▶ **USING THE INFORMATION**:
a. In the memoir text, rewrite the paragraph starting "After years of decline" more briefly, keeping its main facts.
b. Copy a passage from the memoir text word for word, beginning at the words "Break: A Memoir" and stopping after "refuses all treatment.".
### TEXT SEGMENT ###
Break: A Memoir of Psychosis is about the author’s experience with a mental health disorder. The book begins just before the onset of symptoms, placing the author in his milieu as a 25 year old who has just started a film company while finishing an MBA in entrepreneurship. The memoir recounts how the author, not recognizing himself to be mentally ill, struggles to keep his life and career on track as he is increasingly beset by delusions and other symptoms. Readers are given a candid, first-person account of a literal descent into madness that worsens over the course of four years. During this time, the author believes himself to be perfectly sane and refuses all treatment.

After years of decline, the author finally begins to recover with forced medication. Over the course of several years, the author adjusts to the debilitating side-effects of treatment and his new identity as a person with a mental illness. Throughout the narration, the socio-economic structures and policies governing those with mental health issues are subtly critiqued.

The memoir ends on a hopeful note with the affirmation that, despite the damage and despair wrought by serious mental illness, life is worth living.


I remember sitting in the dining room one evening eating my usual dinner of two veggie burgers without a bun and some canned hominy. I thought back to one of my trips abroad. One that found me sitting at the Bar Hemingway in the Ritz Paris, drinking a perfect martini and talking with members of the European nobility. At the time, I had imagined that that my life was going to be like that from then on. If someone had said that in five years I would be locked in a mental institution where even a hamburger bun was a luxury too dear to be provided, I would have laughed. Yet, there I was. As I write this, the precipitousness of my fall still dumbfounds me.
### ENTRIES SUPPLIED ###
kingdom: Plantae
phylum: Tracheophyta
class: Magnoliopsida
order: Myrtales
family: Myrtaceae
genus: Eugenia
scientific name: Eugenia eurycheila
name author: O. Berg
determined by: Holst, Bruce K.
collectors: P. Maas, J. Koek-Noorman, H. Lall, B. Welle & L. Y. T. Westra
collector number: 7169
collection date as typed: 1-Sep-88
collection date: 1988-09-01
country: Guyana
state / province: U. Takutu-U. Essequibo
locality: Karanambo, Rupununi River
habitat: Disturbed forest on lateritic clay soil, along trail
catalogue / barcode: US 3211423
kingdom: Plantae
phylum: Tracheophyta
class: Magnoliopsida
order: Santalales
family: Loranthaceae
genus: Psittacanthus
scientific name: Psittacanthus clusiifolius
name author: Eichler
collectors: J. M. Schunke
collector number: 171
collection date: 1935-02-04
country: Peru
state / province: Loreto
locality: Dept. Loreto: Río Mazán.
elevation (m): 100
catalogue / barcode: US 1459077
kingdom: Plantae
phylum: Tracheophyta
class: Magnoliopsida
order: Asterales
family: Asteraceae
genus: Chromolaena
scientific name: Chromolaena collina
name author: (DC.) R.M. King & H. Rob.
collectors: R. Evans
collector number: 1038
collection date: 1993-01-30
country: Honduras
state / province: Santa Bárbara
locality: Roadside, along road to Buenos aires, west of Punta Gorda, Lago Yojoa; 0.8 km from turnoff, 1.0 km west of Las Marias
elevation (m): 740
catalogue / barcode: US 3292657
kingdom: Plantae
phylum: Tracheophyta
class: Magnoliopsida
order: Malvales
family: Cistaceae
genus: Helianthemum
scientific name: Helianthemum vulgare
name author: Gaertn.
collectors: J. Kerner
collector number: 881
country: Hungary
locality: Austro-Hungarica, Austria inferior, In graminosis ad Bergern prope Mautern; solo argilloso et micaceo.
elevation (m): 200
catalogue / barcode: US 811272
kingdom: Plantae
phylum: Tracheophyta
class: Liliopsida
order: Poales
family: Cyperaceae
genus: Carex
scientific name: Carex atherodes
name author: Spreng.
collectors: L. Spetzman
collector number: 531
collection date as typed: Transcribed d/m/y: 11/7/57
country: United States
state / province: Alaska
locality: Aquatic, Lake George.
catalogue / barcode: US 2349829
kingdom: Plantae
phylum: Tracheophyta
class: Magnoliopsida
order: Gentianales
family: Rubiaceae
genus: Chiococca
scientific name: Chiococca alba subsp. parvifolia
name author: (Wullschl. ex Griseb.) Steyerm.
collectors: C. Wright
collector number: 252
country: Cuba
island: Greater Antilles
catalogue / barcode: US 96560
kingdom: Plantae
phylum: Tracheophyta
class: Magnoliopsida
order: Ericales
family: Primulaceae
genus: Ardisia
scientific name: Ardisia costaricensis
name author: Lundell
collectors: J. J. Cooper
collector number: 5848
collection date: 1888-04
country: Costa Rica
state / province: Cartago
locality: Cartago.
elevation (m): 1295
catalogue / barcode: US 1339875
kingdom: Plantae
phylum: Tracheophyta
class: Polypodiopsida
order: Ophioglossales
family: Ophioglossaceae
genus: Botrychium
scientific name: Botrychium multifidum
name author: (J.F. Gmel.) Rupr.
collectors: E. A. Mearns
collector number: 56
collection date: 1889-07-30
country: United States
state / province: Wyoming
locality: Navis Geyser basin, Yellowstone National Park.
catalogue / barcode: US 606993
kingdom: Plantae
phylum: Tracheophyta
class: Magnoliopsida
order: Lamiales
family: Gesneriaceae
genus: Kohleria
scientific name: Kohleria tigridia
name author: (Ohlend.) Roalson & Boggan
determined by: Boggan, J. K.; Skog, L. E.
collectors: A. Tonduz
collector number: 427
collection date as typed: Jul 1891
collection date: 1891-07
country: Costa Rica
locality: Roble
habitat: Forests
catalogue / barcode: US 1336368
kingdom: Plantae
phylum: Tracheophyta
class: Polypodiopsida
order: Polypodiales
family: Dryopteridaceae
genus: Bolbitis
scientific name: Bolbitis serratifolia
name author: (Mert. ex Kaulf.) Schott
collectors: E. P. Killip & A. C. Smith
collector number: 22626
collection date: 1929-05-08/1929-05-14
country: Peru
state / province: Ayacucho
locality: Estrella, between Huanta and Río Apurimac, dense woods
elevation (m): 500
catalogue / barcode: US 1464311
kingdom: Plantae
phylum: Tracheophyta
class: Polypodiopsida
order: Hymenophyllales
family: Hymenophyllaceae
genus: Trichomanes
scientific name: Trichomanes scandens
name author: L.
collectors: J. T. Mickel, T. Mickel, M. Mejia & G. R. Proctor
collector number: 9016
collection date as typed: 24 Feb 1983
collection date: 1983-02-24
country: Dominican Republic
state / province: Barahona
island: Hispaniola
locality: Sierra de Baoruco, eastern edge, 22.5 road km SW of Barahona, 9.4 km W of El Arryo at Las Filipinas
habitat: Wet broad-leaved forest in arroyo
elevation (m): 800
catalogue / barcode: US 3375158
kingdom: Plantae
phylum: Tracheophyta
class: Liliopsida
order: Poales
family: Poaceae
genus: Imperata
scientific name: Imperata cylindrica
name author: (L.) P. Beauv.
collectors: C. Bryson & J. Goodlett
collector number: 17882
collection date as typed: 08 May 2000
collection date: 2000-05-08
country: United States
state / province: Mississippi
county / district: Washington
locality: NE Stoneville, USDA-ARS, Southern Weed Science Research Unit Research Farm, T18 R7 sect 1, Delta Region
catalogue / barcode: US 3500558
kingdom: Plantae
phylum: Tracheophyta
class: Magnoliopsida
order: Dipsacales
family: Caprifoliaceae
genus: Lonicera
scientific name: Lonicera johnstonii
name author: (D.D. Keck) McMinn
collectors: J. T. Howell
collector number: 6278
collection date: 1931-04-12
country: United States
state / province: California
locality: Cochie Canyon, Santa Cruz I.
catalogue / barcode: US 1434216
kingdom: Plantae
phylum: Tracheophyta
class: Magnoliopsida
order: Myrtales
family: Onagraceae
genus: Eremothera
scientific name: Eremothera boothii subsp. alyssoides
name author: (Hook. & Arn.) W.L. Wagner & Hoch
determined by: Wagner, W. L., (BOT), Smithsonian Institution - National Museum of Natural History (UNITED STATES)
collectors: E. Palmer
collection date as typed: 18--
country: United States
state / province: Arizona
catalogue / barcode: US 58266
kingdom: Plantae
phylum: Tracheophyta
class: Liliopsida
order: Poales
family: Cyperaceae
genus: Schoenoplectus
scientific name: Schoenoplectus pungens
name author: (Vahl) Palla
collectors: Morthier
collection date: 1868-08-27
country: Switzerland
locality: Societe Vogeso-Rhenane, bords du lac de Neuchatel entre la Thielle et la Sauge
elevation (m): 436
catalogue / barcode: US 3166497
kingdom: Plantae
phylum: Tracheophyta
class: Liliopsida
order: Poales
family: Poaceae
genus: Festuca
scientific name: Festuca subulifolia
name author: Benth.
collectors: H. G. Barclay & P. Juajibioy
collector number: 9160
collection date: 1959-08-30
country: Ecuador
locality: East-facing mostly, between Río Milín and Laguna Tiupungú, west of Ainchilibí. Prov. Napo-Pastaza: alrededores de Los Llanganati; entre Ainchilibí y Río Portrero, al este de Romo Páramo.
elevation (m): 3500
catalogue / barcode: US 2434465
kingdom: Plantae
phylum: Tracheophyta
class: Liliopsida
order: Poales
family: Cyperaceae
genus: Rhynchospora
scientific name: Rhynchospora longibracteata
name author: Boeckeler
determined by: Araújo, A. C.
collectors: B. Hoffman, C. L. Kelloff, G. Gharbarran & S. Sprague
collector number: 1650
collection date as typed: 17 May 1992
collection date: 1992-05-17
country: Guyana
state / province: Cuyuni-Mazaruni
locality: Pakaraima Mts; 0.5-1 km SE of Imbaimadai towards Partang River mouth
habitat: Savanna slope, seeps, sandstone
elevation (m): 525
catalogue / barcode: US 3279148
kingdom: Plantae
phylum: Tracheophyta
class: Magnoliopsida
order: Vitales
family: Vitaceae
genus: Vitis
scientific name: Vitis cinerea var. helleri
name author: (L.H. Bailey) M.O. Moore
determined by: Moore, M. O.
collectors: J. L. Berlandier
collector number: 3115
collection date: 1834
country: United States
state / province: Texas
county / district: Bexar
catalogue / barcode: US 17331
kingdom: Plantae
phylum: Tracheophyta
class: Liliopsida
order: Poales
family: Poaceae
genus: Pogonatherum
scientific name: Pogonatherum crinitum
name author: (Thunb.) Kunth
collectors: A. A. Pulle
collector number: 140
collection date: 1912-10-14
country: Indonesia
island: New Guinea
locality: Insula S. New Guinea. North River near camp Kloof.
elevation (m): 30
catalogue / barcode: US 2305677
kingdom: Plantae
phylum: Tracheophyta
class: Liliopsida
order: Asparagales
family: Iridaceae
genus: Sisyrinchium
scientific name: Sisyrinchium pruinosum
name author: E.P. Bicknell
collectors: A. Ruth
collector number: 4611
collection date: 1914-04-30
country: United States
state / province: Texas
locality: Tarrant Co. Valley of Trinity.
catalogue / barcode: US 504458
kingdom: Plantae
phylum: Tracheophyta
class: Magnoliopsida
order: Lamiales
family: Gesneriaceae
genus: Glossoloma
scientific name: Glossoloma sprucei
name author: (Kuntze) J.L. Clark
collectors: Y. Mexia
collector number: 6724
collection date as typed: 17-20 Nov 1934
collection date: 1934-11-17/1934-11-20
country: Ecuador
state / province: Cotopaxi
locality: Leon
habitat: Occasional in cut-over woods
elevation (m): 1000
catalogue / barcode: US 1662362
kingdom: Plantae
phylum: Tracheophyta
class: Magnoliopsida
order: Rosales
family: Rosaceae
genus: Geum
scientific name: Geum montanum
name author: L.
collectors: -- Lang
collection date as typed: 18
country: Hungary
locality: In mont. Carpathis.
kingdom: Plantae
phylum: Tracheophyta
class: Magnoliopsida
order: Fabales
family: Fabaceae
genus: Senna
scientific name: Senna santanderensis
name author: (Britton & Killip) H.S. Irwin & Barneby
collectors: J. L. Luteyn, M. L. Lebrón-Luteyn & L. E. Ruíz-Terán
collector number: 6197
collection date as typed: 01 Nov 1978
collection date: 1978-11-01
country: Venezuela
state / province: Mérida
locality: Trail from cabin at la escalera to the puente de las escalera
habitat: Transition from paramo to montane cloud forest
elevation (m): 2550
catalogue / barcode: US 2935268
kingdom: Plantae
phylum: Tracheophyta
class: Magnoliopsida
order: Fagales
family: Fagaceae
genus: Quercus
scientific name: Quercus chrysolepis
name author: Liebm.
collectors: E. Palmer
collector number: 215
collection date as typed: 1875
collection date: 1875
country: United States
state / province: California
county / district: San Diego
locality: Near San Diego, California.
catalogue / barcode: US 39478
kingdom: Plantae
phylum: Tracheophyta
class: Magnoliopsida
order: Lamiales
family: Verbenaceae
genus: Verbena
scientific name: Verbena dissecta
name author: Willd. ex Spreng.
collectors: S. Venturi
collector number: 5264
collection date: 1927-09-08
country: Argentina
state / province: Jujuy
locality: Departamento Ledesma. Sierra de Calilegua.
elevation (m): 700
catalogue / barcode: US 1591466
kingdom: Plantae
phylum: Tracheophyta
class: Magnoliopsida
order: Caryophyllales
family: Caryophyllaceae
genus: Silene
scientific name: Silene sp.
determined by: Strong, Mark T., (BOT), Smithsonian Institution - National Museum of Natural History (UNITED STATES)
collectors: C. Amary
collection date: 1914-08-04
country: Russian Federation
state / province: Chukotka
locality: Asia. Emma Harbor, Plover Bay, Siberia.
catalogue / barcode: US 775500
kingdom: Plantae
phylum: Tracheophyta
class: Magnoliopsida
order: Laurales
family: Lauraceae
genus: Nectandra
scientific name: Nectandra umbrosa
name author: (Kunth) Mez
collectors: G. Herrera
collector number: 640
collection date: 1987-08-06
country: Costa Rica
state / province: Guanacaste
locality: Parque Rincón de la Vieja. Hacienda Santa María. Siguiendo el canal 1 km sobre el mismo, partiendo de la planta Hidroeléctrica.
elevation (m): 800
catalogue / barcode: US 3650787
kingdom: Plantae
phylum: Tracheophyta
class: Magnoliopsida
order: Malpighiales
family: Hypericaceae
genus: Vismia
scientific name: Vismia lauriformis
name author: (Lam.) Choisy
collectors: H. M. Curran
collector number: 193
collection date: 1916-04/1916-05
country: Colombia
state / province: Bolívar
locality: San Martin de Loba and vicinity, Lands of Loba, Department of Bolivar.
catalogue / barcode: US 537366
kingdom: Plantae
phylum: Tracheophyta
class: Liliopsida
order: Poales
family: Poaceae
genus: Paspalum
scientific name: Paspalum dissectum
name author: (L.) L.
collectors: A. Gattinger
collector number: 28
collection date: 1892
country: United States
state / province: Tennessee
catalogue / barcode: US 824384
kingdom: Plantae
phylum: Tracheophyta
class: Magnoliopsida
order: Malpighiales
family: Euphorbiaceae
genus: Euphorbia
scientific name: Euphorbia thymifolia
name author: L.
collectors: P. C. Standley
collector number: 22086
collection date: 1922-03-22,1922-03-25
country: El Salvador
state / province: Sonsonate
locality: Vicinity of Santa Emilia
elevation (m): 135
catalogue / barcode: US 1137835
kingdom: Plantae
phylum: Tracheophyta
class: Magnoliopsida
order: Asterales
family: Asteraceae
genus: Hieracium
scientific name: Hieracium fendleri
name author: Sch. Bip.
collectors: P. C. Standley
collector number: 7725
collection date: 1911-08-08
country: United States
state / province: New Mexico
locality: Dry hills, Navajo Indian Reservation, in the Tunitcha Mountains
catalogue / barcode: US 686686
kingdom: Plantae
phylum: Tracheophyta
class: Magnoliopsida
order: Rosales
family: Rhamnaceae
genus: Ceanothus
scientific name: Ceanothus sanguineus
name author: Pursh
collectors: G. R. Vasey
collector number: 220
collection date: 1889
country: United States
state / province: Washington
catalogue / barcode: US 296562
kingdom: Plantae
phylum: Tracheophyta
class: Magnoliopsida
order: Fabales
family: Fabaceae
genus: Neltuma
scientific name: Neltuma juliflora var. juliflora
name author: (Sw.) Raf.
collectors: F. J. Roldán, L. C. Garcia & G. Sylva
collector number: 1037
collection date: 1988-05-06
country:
###
▶ **ANSWERS IN ORDER**:
a. After years of decline, forced medication starts the author's recovery. Over several years he adjusts to the treatment's debilitating side effects and to his new identity as a person with a mental illness. The narration subtly critiques the socio-economic structures and policies governing people with mental health issues.

b.
Break: A Memoir of Psychosis is about the author’s experience with a mental health disorder. The book begins just before the onset of symptoms, placing the author in his milieu as a 25 year old who has just started a film company while finishing an MBA in entrepreneurship. The memoir recounts how the author, not recognizing himself to be mentally ill, struggles to keep his life and career on track as he is increasingly beset by delusions and other symptoms. Readers are given a candid, first-person account of a literal descent into madness that worsens over the course of four years. During this time, the author believes himself to be perfectly sane and refuses all treatment.